Beneath this line is the data. Output exactly the lines from the line with "6: (334, 297)" to the line with "24: (340, 313)", both ends included, and nothing more.

[Stored data entries]
-.-.-

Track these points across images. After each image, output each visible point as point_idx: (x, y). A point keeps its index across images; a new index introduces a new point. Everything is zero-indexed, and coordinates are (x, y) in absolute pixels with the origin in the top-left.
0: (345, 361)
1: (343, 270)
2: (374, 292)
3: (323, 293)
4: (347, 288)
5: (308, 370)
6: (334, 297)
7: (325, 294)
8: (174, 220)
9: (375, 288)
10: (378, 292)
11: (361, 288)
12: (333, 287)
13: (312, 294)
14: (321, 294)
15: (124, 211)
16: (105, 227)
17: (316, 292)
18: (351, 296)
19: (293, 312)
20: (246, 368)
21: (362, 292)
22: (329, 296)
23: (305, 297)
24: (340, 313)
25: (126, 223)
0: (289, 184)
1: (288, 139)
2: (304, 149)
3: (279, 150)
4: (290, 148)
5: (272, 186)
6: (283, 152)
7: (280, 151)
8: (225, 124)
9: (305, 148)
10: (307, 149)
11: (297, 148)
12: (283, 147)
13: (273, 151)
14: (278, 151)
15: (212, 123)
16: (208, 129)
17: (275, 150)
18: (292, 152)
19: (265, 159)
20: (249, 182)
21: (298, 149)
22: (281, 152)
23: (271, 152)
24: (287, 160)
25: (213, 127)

-.-.-

**Response below:**
6: (334, 297)
7: (325, 294)
8: (174, 220)
9: (375, 288)
10: (378, 292)
11: (361, 288)
12: (333, 287)
13: (312, 294)
14: (321, 294)
15: (124, 211)
16: (105, 227)
17: (316, 292)
18: (351, 296)
19: (293, 312)
20: (246, 368)
21: (362, 292)
22: (329, 296)
23: (305, 297)
24: (340, 313)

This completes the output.